According to the Russian diplomat, resumption of flights is discussed within the Open Skies Consultative Commission. "First of all, national restrictions are taken into account because they are applicable not only to those who are on the country’s territory but also to the crew performing the flight, which requires corresponding guarantees and permits, including from the relevant Russian services responsible for quarantine measures," Bushuyev noted.
The signatory states to the Treaty on Open Skies held a special videoconference on Monday to discuss the impacts of the United States’ withdrawal and the treaty’s future after that.

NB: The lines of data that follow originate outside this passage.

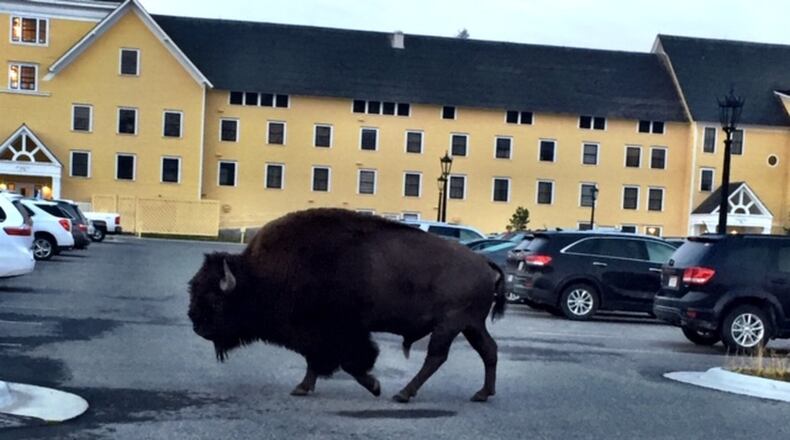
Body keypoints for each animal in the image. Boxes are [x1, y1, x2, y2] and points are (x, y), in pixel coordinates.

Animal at [188, 208, 505, 402]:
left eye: (214, 299)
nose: (197, 325)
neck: (260, 275)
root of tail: (484, 262)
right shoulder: (314, 336)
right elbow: (314, 360)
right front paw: (302, 387)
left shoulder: (339, 332)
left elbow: (350, 361)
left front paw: (375, 386)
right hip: (471, 325)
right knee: (488, 350)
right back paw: (482, 393)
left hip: (449, 326)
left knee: (436, 357)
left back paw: (403, 393)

US President Donald Trump declared on May 21 that Washington was going to withdraw from the Treaty on Open Skies, which provides for inspection flights over member countries’ territories to monitor military activities. He motivated this step by Russia’s alleged violation of the treaty. US Secretary of State Michael Pompeo said in a written statement that the decision to withdraw from the treaty will come into effect in six months after May 22. Moscow denies the accusations saying it is committed to the treaty and puts forward counterclaims.
The Treaty on Open Skies was signed in March 1992 in Helsinki by 23 member nations of the Organization for Security and Co-operation in Europe (OSCE). The main purposes of the open skies regime are to develop transparency, render assistance in monitoring compliance with the existing or future arms control agreements and broaden possibilities for preventing crises and managing crisis situations. The treaty establishes a program of unarmed aerial surveillance flights over the entire territory of its participants. Now, the treaty has more than 30 signatory states. Russia ratified the Treaty on Open Skies on May 26, 2001.